While you’re sure to enjoy this digital road-trip photography, I have no doubt you’ll find the photos featured in this new exhibition equally interesting and compelling. It includes more than 100 images and features the work of 19 photographers on the move across America from the 1950s to today. Organized by Aperture Foundation, New York, The Open Road debuts at Crystal Bridges and represents the museum’s first large-scale photography exhibition.

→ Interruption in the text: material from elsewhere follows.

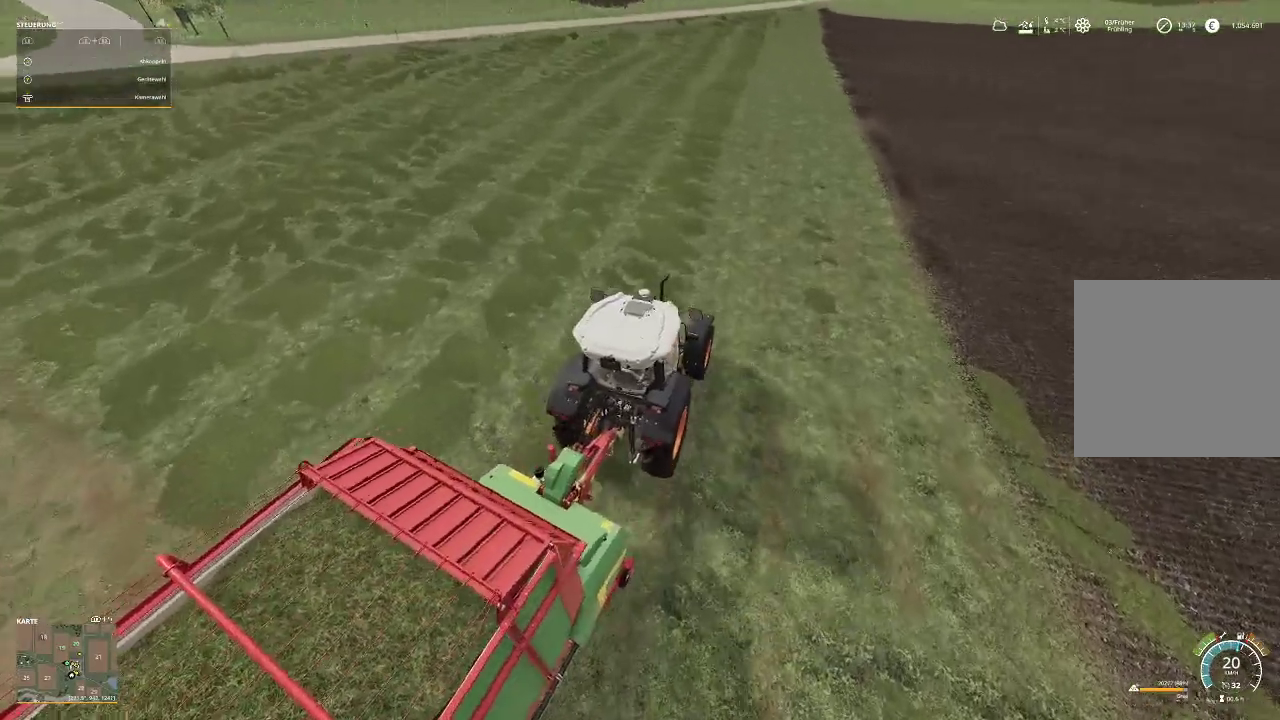
{"buttons": ["R2"], "left_stick": "center", "right_stick": "center", "events": [[100, "left_stick", "left"], [300, "left_stick", "center"]]}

The Open Road presents the story of the American road as inspiration, including iconic elements such as roadside motels, Mt. Rushmore, the Grand Canyon, Las Vegas, Route 66, the Pacific Coast Highway, and theme parks, as well as conveying everyday America. The images provide offbeat and personal reflections of the photographers’ journeys, completed between 1955 and 2014, including the people they encounter, car culture, roadside attractions, and more.
Photographers featured in the exhibition include Robert Frank, Ed Ruscha, Garry Winogrand, Inge Morath, William Eggleston, Lee Friedlander, Joel Meyerowitz, Jacob Holdt, Stephen Shore, Bernard Plossu, Victor Burgin, Joel Sternfeld, Alec Soth, Todd Hido, Shinya Fujiwara, Ryan McGinley, Justine Kurland, and Taiyo Onorato and Nico Krebs. Together, these photographers elevate the snapshot—often taken through the window of a moving car—to a work of art.
Also in the exhibit are the different camera formats and films used by the photographers. A fun hands-on cropping activity lets you explore the impact of including or excluding information from an image. Another section shows how the road has been an inspiration to authors, musicians, and filmmakers.
Crystal Bridges will offer more than 30 programs related to the exhibition, ranging from art talks and photography workshops to culinary and Museum Store events.
If you enjoy guided tours, they are offered Mondays and Thursdays from 1 p.m. to 2 p.m. This tour will look closely at the photographs of five or six significant artists in the exhibition and discuss the photographers’ road trips plus how these experiences influenced their work.
Rare artist books by Ed Ruscha, including Twentysix Gasoline Stations, will be on display in the library exhibit case from mid-April to mid-June, and will be the focus of a special Great Reveal public program on March 30 and April 1. Also, visit the museum library to find more views of the highways and byways of America in catalogs celebrating photography of the American landscape. Books collecting work by The Open Road artists such as Inge Morath, Stephen Shore, Lee Friedlander, and Ed Ruscha will be available for reading in the library throughout the exhibition.
Don’t forget some tunes for your road trip home by picking up the Spotify playlist featuring well-loved songs of the road. The playlist was created with the help of Crystal Bridges’ social media followers, and includes road-trip themes such as “King of the Road,” “On the Road Again,” and many more. Click here to listen. (A free Spotify account is required.)
General admission to the temporary exhibition is $10 and free to members and youth ages 18 and under. Admission is also free on Thursday evenings from 5 p.m. to 9 p.m., thanks to exhibition sponsors. Non-flash photography is welcome for personal, non-commercial use.
The exhibition is sponsored at Crystal Bridges by Coca-Cola, Stout Executive Search, and ConAgra Foods.